A couple of hours into a smoke of pot

 

A couple of hours into a smoke of pot it starts to feed back & I sound like a bitch, a reedy cheap oboe whining away about this & that, do I ever shut up? The price I have to pay for hitting some cunts is so far 13 years of psych meds & indefinite & the compulsory adoption of self consciousness & self recrimination. Why do you think I drink so much? Anyone would struggle to be more introspective than me. That’s why I write, as a way of hitting back, saying I resist this prison sentence. A moment’s reprieve. & so I must constantly account for myself. This is a sign of the times, that we must sound ironic & surrender our primal being to ‘theory’. & so I talk incessantly like post graduates do, in our collared shirts & our hair cuts.
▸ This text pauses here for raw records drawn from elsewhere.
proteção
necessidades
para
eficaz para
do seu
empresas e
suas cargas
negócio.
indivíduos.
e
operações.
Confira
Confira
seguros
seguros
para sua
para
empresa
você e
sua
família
Now I was reading the other day a mockery of the white adventurer as they’re called or as I call em: people. I’ve always clicked with people from other cultures, & found the Anglo-Celtic Australian foreign. I was born with a different charter. & whatever happened to ‘callings’ & prophecies. & mysticism & ‘voodoo’? Must I, if I wanna write, be a maidservant & research quantitative data & keep to ‘my own’? Fuck that I say. I wanna talk less & pause for self consciousness less. I don’t go along with literary theory. I find many writers hideously sedentary & suppressed. I’m a mad fucker. But I’m not cruel or on a power trip. I wanna fall in love again. In fact I think I already am. & she’s beautiful & mysterious & miles from reality. But I drive her mad, coz I talk so fuckin much & reveal too much.